== Exercise requirements ==
State how many lines in the items below contain the word "across". Give only the number.

== Supplied material ==
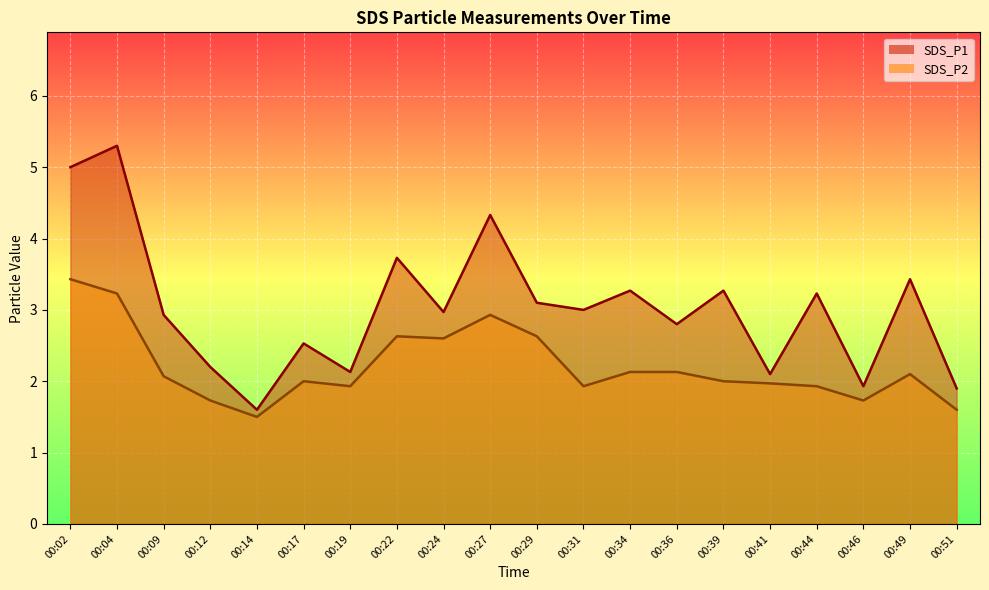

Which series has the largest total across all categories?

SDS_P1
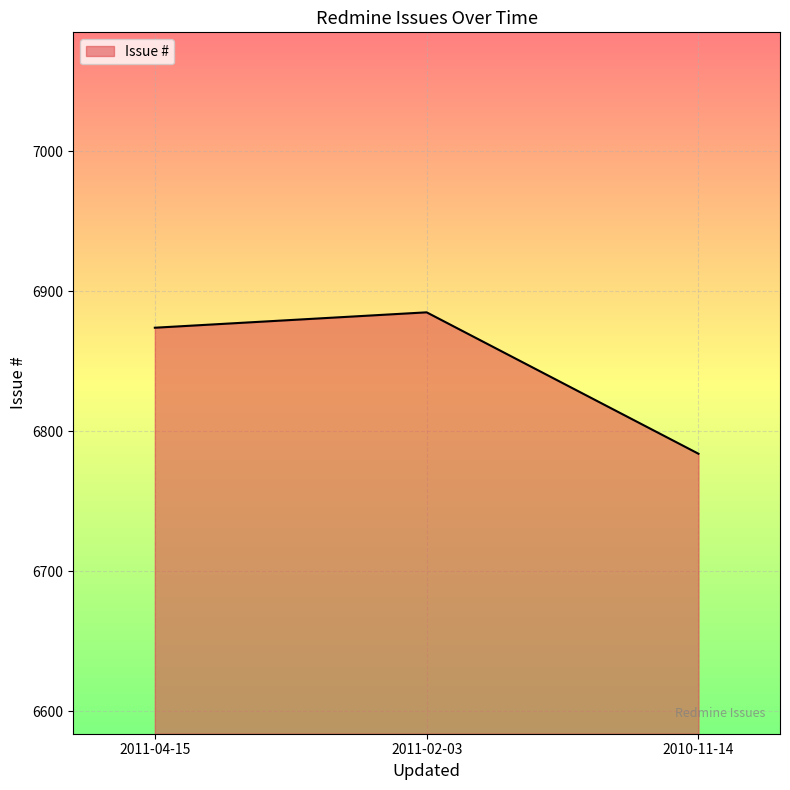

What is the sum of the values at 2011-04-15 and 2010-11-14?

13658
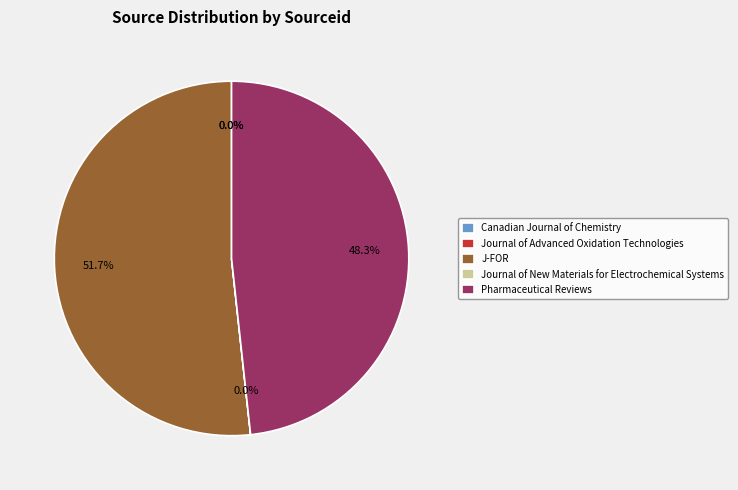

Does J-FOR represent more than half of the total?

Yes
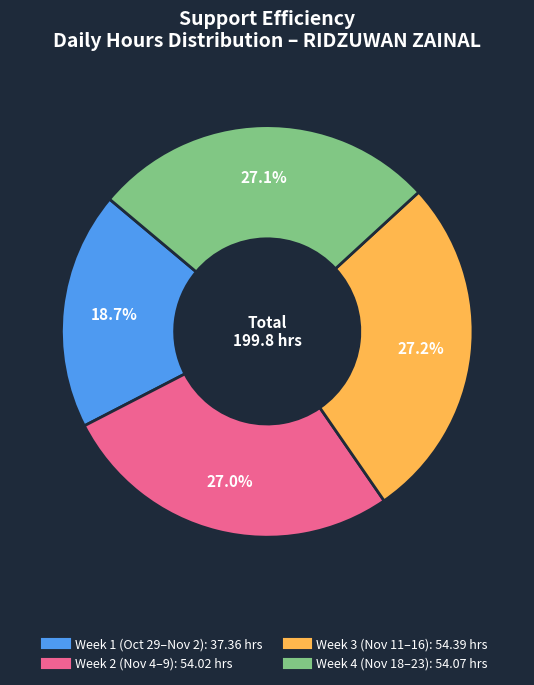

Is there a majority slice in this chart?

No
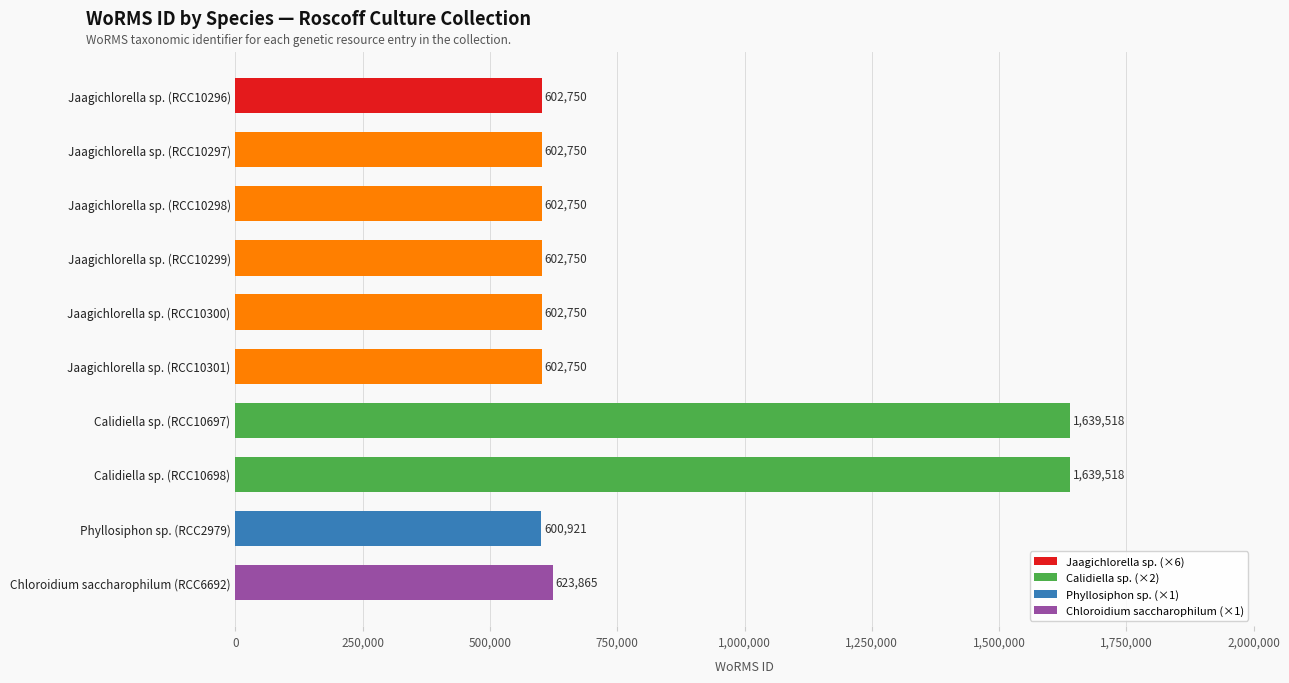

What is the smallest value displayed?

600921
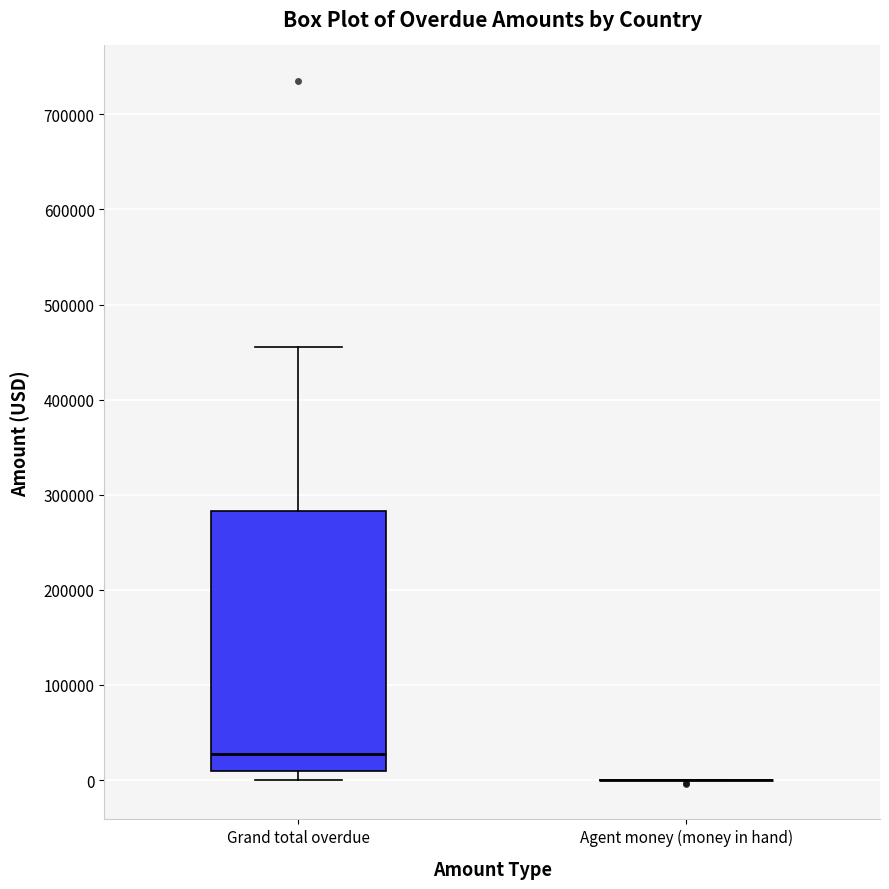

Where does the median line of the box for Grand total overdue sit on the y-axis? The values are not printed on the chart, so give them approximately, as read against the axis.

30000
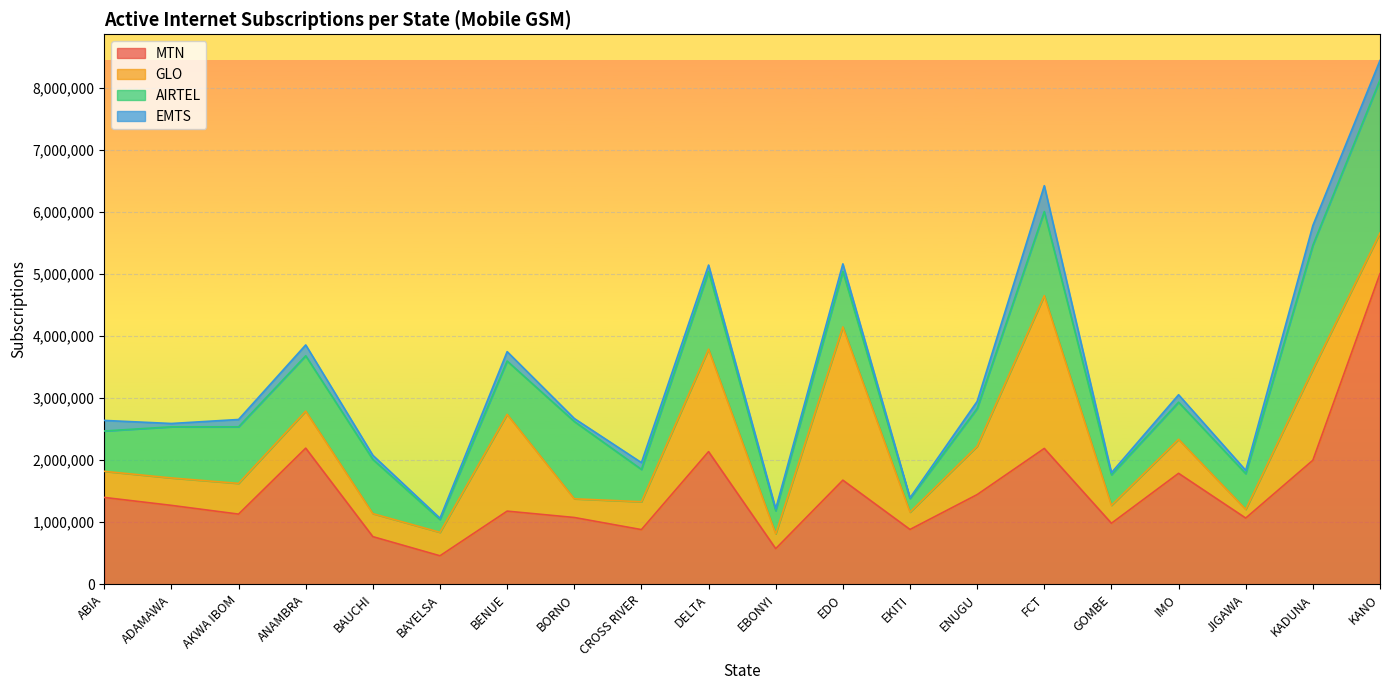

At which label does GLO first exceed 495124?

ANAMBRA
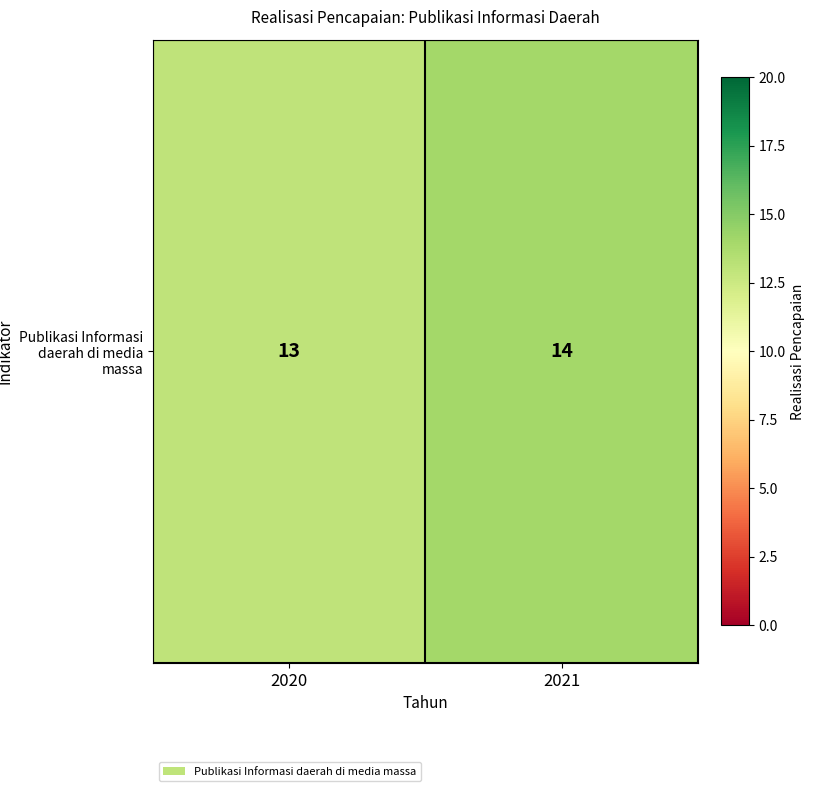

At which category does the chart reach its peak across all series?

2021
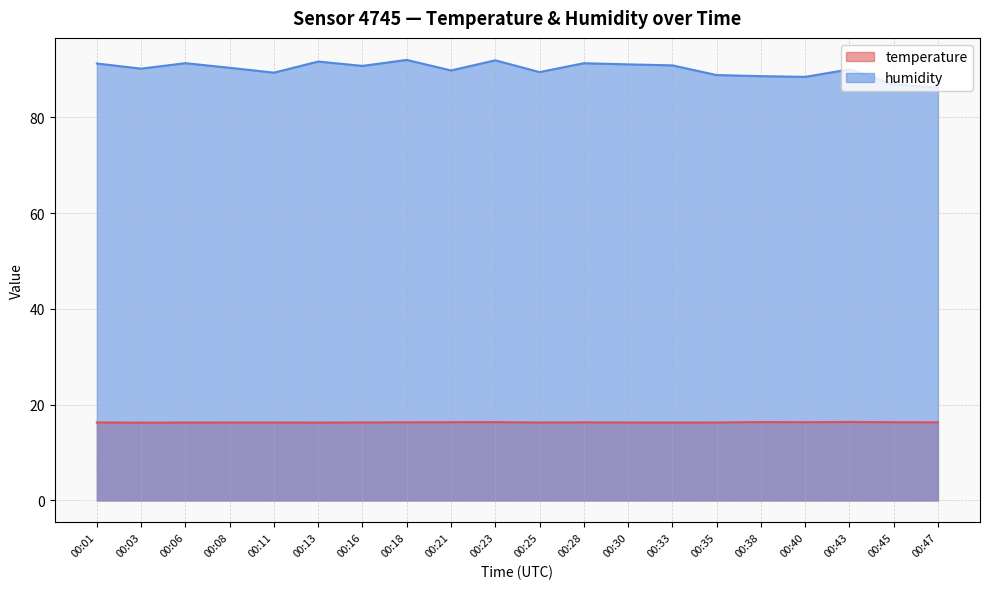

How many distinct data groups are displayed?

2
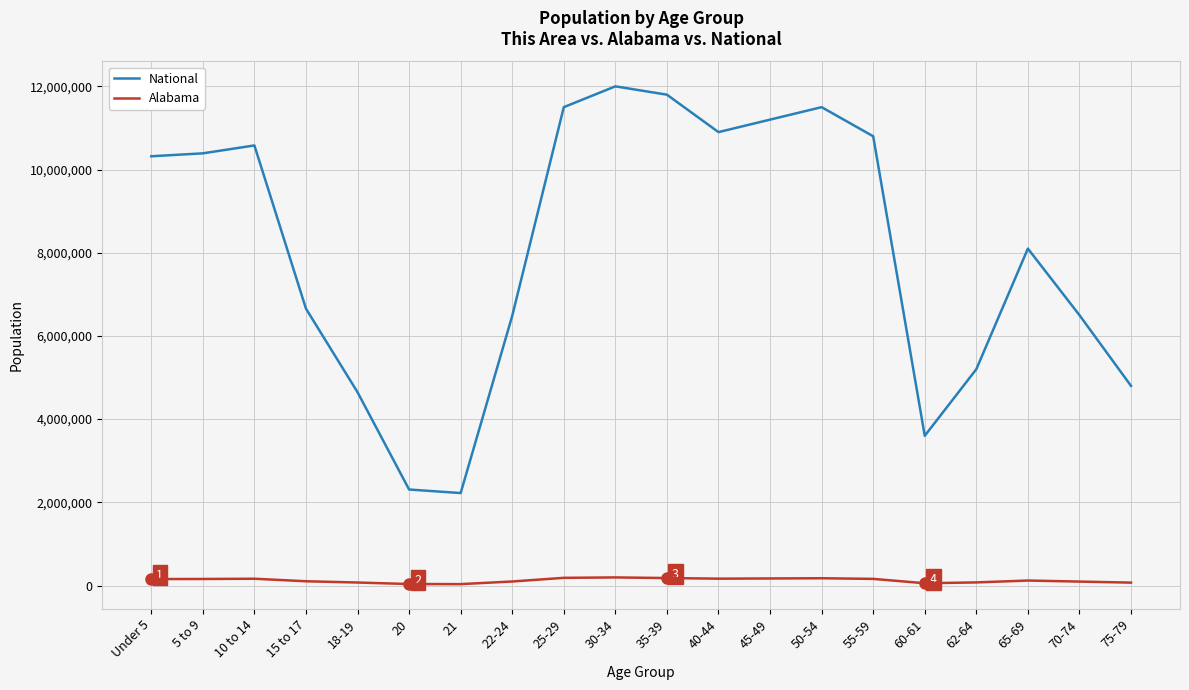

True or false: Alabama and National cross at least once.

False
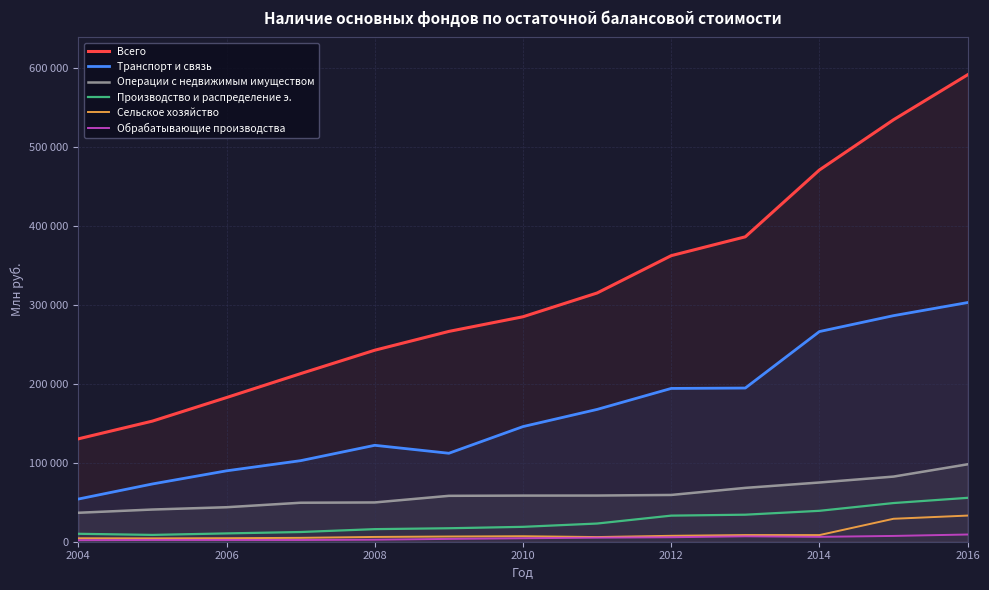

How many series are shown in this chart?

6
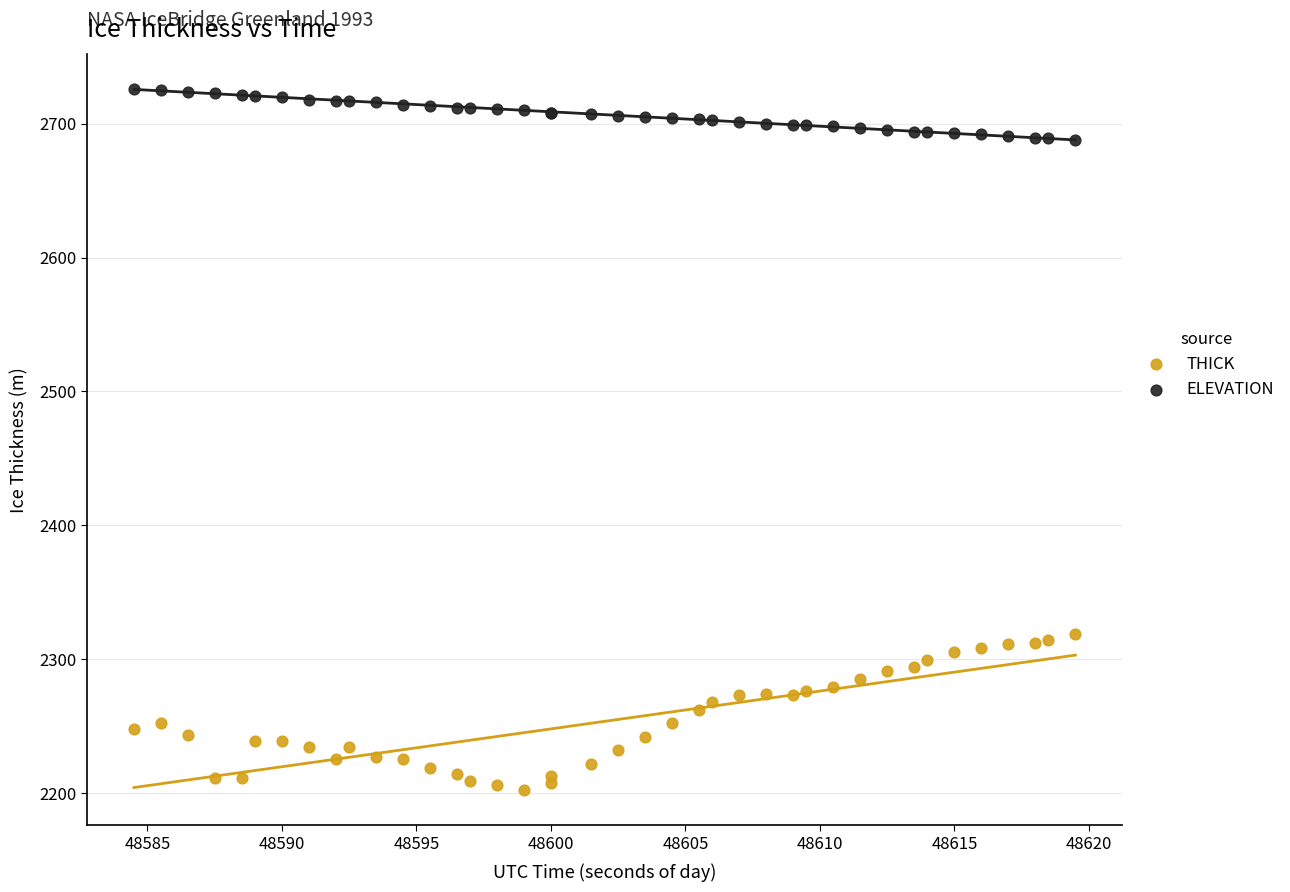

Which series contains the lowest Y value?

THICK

== Task output ==
2